EXERCISE: Reproduce the listing in full, pictures excluded.

DATASET SECTION:

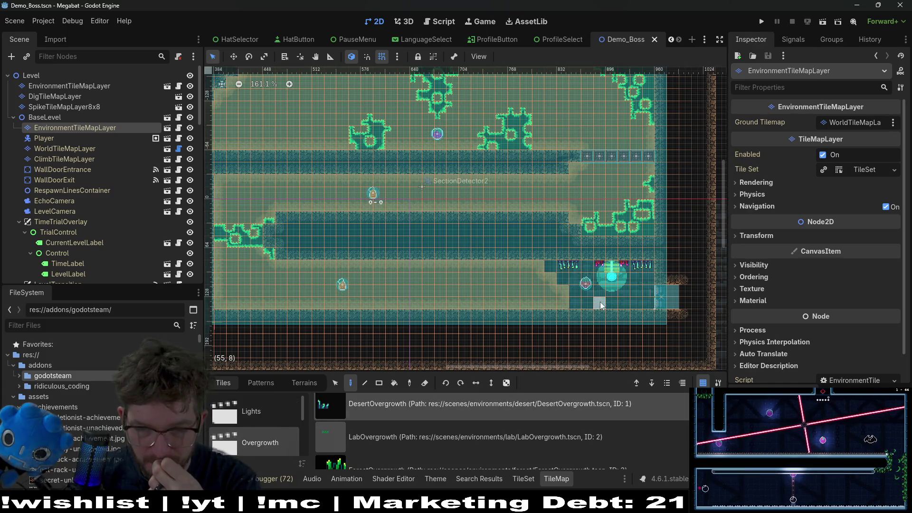
{"action": "left_click", "coordinate": [617, 306]}
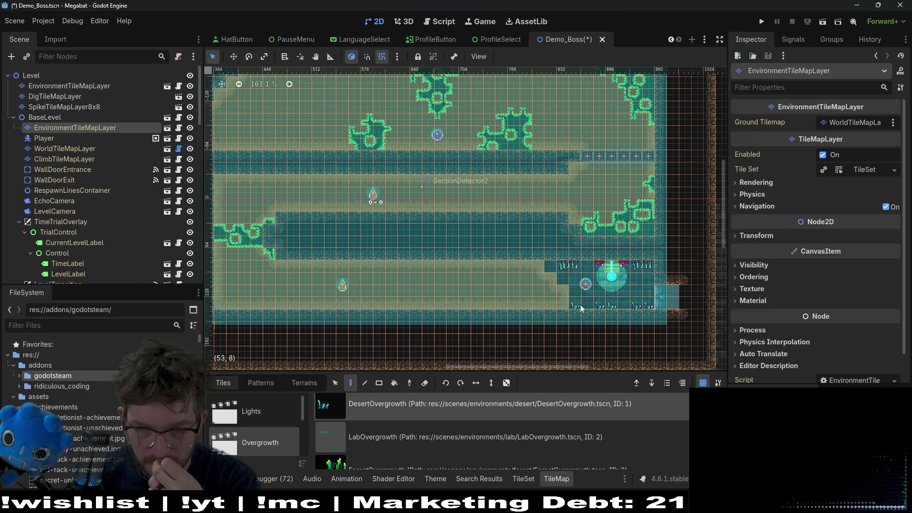
{"action": "scroll", "coordinate": [551, 295], "scroll_direction": "down", "scroll_amount": 4}
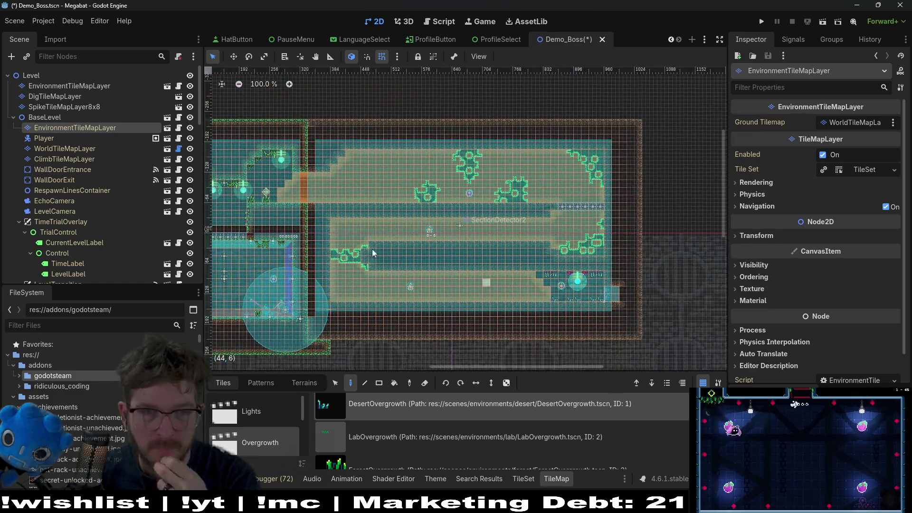
{"action": "left_click_drag", "start_coordinate": [480, 252], "coordinate": [292, 243]}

YOUR RESPONSE:
{"action": "left_click", "coordinate": [617, 306]}
{"action": "scroll", "coordinate": [551, 295], "scroll_direction": "down", "scroll_amount": 4}
{"action": "left_click_drag", "start_coordinate": [480, 252], "coordinate": [292, 243]}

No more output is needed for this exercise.